La Manjoya, Asturias (2004-2017) | Magraners, Lleida (2008-2018)

Precisely, the economist Julio Rodríguez, former president of the Mortgage Bank of Spain, warned in the Congress of Deputies, in 2017, during the commission of inquiry into the financial crisis, of the risk of a (new) bubble in the real estate sector, if well “those who are currently contributing more money in Spain, are not the banks but the investment funds. It is foreign funds that are buying land, and even building as developers. ”

Marina D’Or, Oropesa del Mar, Castellón (2002-2017) | Pamplona (2005-2019)

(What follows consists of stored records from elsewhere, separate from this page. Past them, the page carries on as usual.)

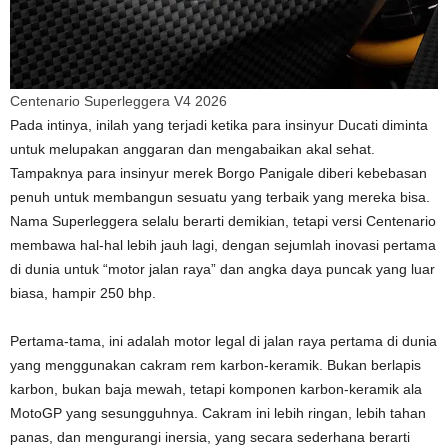
Centenario Superleggera V4 2026
Pada intinya, inilah yang terjadi ketika para insinyur Ducati diminta
untuk melupakan anggaran dan mengabaikan akal sehat.
Tampaknya para insinyur merek Borgo Panigale diberi kebebasan
penuh untuk membangun sesuatu yang terbaik yang mereka bisa.
Nama Superleggera selalu berarti demikian, tetapi versi Centenario
membawa hal-hal lebih jauh lagi, dengan sejumlah inovasi pertama
di dunia untuk “motor jalan raya” dan angka daya puncak yang luar
biasa, hampir 250 bhp.
Pertama-tama, ini adalah motor legal di jalan raya pertama di dunia
yang menggunakan cakram rem karbon-keramik. Bukan berlapis
karbon, bukan baja mewah, tetapi komponen karbon-keramik ala
MotoGP yang sesungguhnya. Cakram ini lebih ringan, lebih tahan
panas, dan mengurangi inersia, yang secara sederhana berarti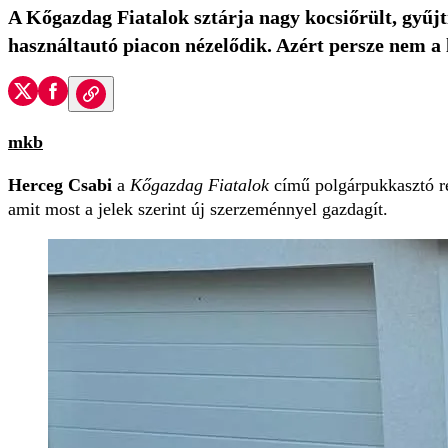
A Kőgazdag Fiatalok sztárja nagy kocsiőrült, gyűjt
használtautó piacon nézelődik. Azért persze nem a 
mkb
Herceg Csabi
a
Kőgazdag Fiatalok
című polgárpukkasztó re
amit most a jelek szerint új szerzeménnyel gazdagít.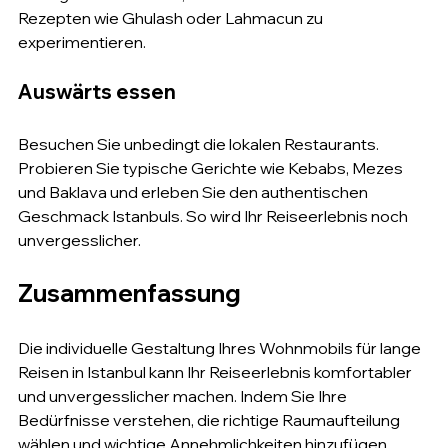
Rezepten wie Ghulash oder Lahmacun zu 
experimentieren.
Auswärts essen
Besuchen Sie unbedingt die lokalen Restaurants. 
Probieren Sie typische Gerichte wie Kebabs, Mezes 
und Baklava und erleben Sie den authentischen 
Geschmack Istanbuls. So wird Ihr Reiseerlebnis noch 
unvergesslicher.
Zusammenfassung
Die individuelle Gestaltung Ihres Wohnmobils für lange 
Reisen in Istanbul kann Ihr Reiseerlebnis komfortabler 
und unvergesslicher machen. Indem Sie Ihre 
Bedürfnisse verstehen, die richtige Raumaufteilung 
wählen und wichtige Annehmlichkeiten hinzufügen,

Thus, he warned of new projects that resemble old ones, from north to south and from east to west. Or as Trapiello, in turn, points out. Rotunda Nation, from “[imágenes aéreas que] they continue to transmit the absurd in Spain. Not only for the before and after, but for urban solutions that seem very surreal to me. We are concerned with territorial identities, but we make cities without identity, where the photo is always the same, now with fewer gaps. ”

Salamanca (2007-2019)

There are thousands of cases for 8,000 total municipalities in Spain. Thousands of drawings in the planes in which you can guess routes that no one steps on and that still less are lived; ways that there are even those who doubt whether someone will end up making them their own. In a representation, “comical” for some and “tragic” for others, which – as attributed to Mark Twain – comes to extol that “history does not repeat itself, but often rhymes.”